Board games are an activity steeped in nostalgia.
I remember playing marathon Cribbage games with my mom at the age of 6, running to my dad every hand so he could tell me what to discard. I remember playing Rumoli with my whole family during two-day rural power outages. I remember playing Scrabble with my mom while drinking a Caesar (for non-Canadians, a Caesar is the lesser-known but more likeable cousin of the Bloody Mary).
This summer has been the time when I’ve tried to create some board game memories with my 6-year-old twins. Here are a few examples:
Crazy Eights: Once I read the 243 versions of rules available on the internet, we started playing. It went well until I won three games in a row. We haven’t played since.
Trouble: My son is incapable of playing this without cheating or throwing pieces or popping the dice bubble so hard the pieces fly.
Checkers: My daughter had a first rate meltdown when her dad crowned his third king. She has to win. At everything. My husband remarked, “Now I know how Michael Jordan’s parents felt.”
Clue Junior: What follows is the chain reaction that ended tonight’s game.
Vivian: “I made a mistake! I get to go again! It’s not fair! I didn’t mean to!” [tears welling up]
William: “If she goes again, she’s cheating!” [throws dice]
Me: “Let’s stop and call it a tie.” [picking up pieces, including the dice in the adjacent room]
William: “I never win! No one loves me!” [exit to weep on staircase]
Vivian: “Let’s sell this game.” [steps over brother, stomps upstairs, slams door]
Vivian’s idea is one possibility: let’s sell all the games.
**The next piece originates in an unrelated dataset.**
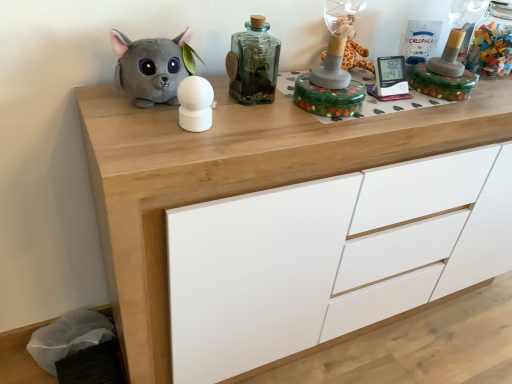
Image resolution: width=512 pixels, height=384 pixels. I want to click on vacant area that is in front of translucent glass bottle at center, the 1th bottle positioned from the front, so click(x=247, y=125).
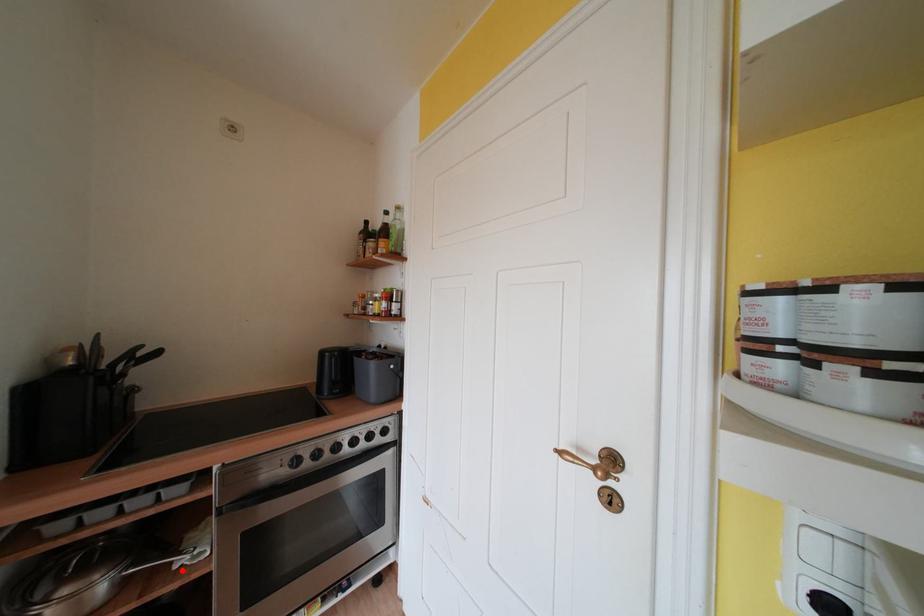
Another one is alcohol: now I know why my mom always drank while playing games with us.
Wow, its too bad it always has to turn out this way. I remember playing board games with my family, my dad would mercilessly crush us at monopoly. In fact, as the youngest, I don't think I ever won but I can't remember if I ever threw any fits...I seem to have blocked that part of family fun night out of my memory. Great post!